Another top finisher (and currently third overall) is Olexandr Topchylo who works in developing trading strategies for financial markets from the Ukraine, and who also has physics and mathematics doctorates. "Contests are an ideal way to compare quality of your algorithms and your abilities against other analysts," he emailed me. He has participated in nine different contests, including one of the Facebook recruiting competitions where he came in seventh but hadn't yet had an opportunity to interview with them.
"Every year I take part in the Automated Trading Championship. As opposed to Kaggle contests, here a participant has not only to devise an algorithm for predicting some values but he has also to develop a program which will be working online for three months on the organizers' server without human intervention. The code has to make virtual trades on real exchange rates. I took part in all five championships, and one time I even managed to win!"

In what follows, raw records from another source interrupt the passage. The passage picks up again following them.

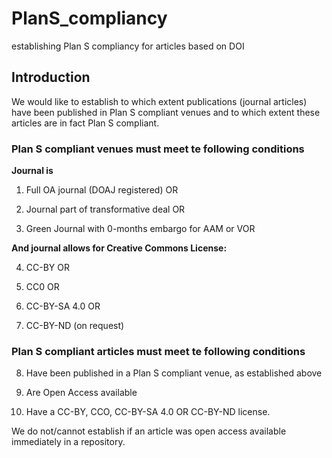 # PlanS_compliancy
establishing Plan S compliancy for articles based on DOI

## Introduction
We would like to establish to which extent publications (journal articles) have been published in Plan S compliant venues and to which extent these articles are in fact Plan S compliant. 

### Plan S compliant venues must meet te following conditions

**Journal is**

1. Full OA journal (DOAJ registered) OR

2. Journal part of transformative deal OR

3. Green Journal with 0-months embargo for AAM or VOR

**And journal allows for Creative Commons License:**

4. CC-BY OR

5. CC0 OR

6. CC-BY-SA 4.0 OR

7. CC-BY-ND (on request)

### Plan S compliant articles must meet te following conditions

8. Have been published in a Plan S compliant venue, as established above

9. Are Open Access available

10. Have  a CC-BY, CCO, CC-BY-SA 4.0 OR CC-BY-ND license.

We do not/cannot establish if an article was open access available immediately in a repository.
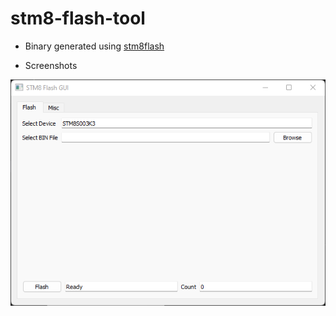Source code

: # stm8-flash-tool

+ Binary generated using [stm8flash](https://github.com/vdudouyt/stm8flash)

+ Screenshots

![Tool running on Windows 11](/screenshots/01.png)
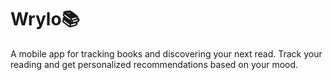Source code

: # Wrylo📚

A mobile app for tracking books and discovering your next read. Track your reading and get personalized recommendations based on your mood.
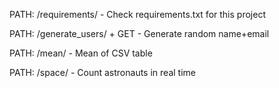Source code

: PATH: /requirements/ - Check requirements.txt for this project

PATH: /generate_users/ + GET - Generate random name+email

PATH: /mean/ - Mean of CSV table

PATH: /space/ - Count astronauts in real time
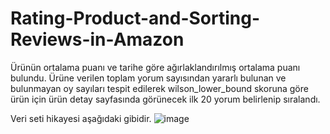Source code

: # Rating-Product-and-Sorting-Reviews-in-Amazon

Ürünün ortalama puanı ve tarihe göre ağırlaklandırılmış ortalama puanı bulundu. Ürüne verilen toplam yorum sayısından yararlı bulunan ve bulunmayan oy sayıları tespit edilerek wilson_lower_bound skoruna göre ürün için ürün detay sayfasında görünecek ilk 20 yorum belirlenip sıralandı.

Veri seti hikayesi aşağıdaki gibidir.
![image](https://user-images.githubusercontent.com/109437711/207909992-dc0301e4-e1c2-450a-b30a-5dd63c06350b.png)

Besides Kaggle and the trading contest, there are plenty of other places to start your machine learning competitions, including India-based CrowdAnalytix.com, Innocentive.com for the life sciences and TunedIT.org mainly for education and research projects.
How to host a successful Kaggle contest
If you are interested in hosting a competition, you must have a data set that you can scrub personal information to use for the competition and a budget for your prize purse. You fill out an entry form on the Kaggle website and their sales staff will consult with you to put the competition online. If a winner is declared (and there is usually a winner), the company pays the prize purse.
Companies who have hosted competitions share these tips for a successful contest:
Try to be as inclusive as possible. NASA and Boehringer have hosted contests, and kept the jargon and specific domain references to a minimum to encourage entrants from fields other than cosmology and biotech.
Prepare your data into both a training set (that will be used to prove the initial models built by the contestants), and a contest set (that isn't available to the contestants, but is used to score the winners).
Consider non-monetary incentives. Most of the Kagglers aren't doing this for the dough, but want the satisfaction of a job well done, or a chance to meet with your staff, or some other reward. For the NASA contest, the winners were invited to their labs to meet with their scientists.
Finally, use your own social media and email contacts to publicize the contest to assure the widest possible field.